TASK OBJECTIVE |
Copy every line of the records below character for character, keeping the original line order.

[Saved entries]
━━━

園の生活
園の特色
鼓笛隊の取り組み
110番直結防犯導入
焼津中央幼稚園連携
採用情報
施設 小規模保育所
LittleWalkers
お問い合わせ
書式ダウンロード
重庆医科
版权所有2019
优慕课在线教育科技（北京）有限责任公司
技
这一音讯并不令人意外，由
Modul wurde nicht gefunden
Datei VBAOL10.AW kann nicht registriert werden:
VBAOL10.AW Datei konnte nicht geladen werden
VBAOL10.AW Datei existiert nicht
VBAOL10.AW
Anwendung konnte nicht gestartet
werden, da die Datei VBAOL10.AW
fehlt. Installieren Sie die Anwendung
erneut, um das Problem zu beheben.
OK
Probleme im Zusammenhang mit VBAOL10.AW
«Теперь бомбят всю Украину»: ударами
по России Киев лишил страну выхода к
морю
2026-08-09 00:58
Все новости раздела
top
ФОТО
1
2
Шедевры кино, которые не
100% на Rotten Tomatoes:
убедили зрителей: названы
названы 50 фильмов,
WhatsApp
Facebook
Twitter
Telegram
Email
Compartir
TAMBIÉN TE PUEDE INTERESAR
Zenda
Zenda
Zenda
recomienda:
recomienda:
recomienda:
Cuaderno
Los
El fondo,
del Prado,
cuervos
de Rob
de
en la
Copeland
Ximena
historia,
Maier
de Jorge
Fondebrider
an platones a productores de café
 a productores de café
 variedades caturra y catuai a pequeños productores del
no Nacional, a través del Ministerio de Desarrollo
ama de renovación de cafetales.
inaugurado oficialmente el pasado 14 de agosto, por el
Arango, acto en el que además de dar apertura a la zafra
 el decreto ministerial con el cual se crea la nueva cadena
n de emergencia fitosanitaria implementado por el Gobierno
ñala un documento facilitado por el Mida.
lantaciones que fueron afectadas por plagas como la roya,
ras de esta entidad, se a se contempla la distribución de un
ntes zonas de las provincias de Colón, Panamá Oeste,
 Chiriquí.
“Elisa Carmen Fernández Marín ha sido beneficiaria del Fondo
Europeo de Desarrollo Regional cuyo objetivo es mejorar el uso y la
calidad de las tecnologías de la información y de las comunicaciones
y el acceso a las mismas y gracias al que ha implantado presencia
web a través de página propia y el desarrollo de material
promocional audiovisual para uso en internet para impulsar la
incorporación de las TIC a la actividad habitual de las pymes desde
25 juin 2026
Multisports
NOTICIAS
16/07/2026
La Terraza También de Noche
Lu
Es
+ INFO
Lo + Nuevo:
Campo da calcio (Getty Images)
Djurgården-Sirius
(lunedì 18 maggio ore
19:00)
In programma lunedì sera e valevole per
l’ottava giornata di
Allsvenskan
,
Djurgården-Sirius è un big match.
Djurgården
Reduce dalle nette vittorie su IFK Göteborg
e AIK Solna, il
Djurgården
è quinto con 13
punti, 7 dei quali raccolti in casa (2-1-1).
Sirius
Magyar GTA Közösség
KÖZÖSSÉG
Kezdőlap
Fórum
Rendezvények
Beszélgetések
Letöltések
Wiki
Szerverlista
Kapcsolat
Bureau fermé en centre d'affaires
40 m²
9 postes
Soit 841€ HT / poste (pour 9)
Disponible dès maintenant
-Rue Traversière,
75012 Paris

━━━

OUTPUT FOR THIS EXERCISE |
園の生活
園の特色
鼓笛隊の取り組み
110番直結防犯導入
焼津中央幼稚園連携
採用情報
施設 小規模保育所
LittleWalkers
お問い合わせ
書式ダウンロード
重庆医科
版权所有2019
优慕课在线教育科技（北京）有限责任公司
技
这一音讯并不令人意外，由
Modul wurde nicht gefunden
Datei VBAOL10.AW kann nicht registriert werden:
VBAOL10.AW Datei konnte nicht geladen werden
VBAOL10.AW Datei existiert nicht
VBAOL10.AW
Anwendung konnte nicht gestartet
werden, da die Datei VBAOL10.AW
fehlt. Installieren Sie die Anwendung
erneut, um das Problem zu beheben.
OK
Probleme im Zusammenhang mit VBAOL10.AW
«Теперь бомбят всю Украину»: ударами
по России Киев лишил страну выхода к
морю
2026-08-09 00:58
Все новости раздела
top
ФОТО
1
2
Шедевры кино, которые не
100% на Rotten Tomatoes:
убедили зрителей: названы
названы 50 фильмов,
WhatsApp
Facebook
Twitter
Telegram
Email
Compartir
TAMBIÉN TE PUEDE INTERESAR
Zenda
Zenda
Zenda
recomienda:
recomienda:
recomienda:
Cuaderno
Los
El fondo,
del Prado,
cuervos
de Rob
de
en la
Copeland
Ximena
historia,
Maier
de Jorge
Fondebrider
an platones a productores de café
 a productores de café
 variedades caturra y catuai a pequeños productores del
no Nacional, a través del Ministerio de Desarrollo
ama de renovación de cafetales.
inaugurado oficialmente el pasado 14 de agosto, por el
Arango, acto en el que además de dar apertura a la zafra
 el decreto ministerial con el cual se crea la nueva cadena
n de emergencia fitosanitaria implementado por el Gobierno
ñala un documento facilitado por el Mida.
lantaciones que fueron afectadas por plagas como la roya,
ras de esta entidad, se a se contempla la distribución de un
ntes zonas de las provincias de Colón, Panamá Oeste,
 Chiriquí.
“Elisa Carmen Fernández Marín ha sido beneficiaria del Fondo
Europeo de Desarrollo Regional cuyo objetivo es mejorar el uso y la
calidad de las tecnologías de la información y de las comunicaciones
y el acceso a las mismas y gracias al que ha implantado presencia
web a través de página propia y el desarrollo de material
promocional audiovisual para uso en internet para impulsar la
incorporación de las TIC a la actividad habitual de las pymes desde
25 juin 2026
Multisports
NOTICIAS
16/07/2026
La Terraza También de Noche
Lu
Es
+ INFO
Lo + Nuevo:
Campo da calcio (Getty Images)
Djurgården-Sirius
(lunedì 18 maggio ore
19:00)
In programma lunedì sera e valevole per
l’ottava giornata di
Allsvenskan
,
Djurgården-Sirius è un big match.
Djurgården
Reduce dalle nette vittorie su IFK Göteborg
e AIK Solna, il
Djurgården
è quinto con 13
punti, 7 dei quali raccolti in casa (2-1-1).
Sirius
Magyar GTA Közösség
KÖZÖSSÉG
Kezdőlap
Fórum
Rendezvények
Beszélgetések
Letöltések
Wiki
Szerverlista
Kapcsolat
Bureau fermé en centre d'affaires
40 m²
9 postes
Soit 841€ HT / poste (pour 9)
Disponible dès maintenant
-Rue Traversière,
75012 Paris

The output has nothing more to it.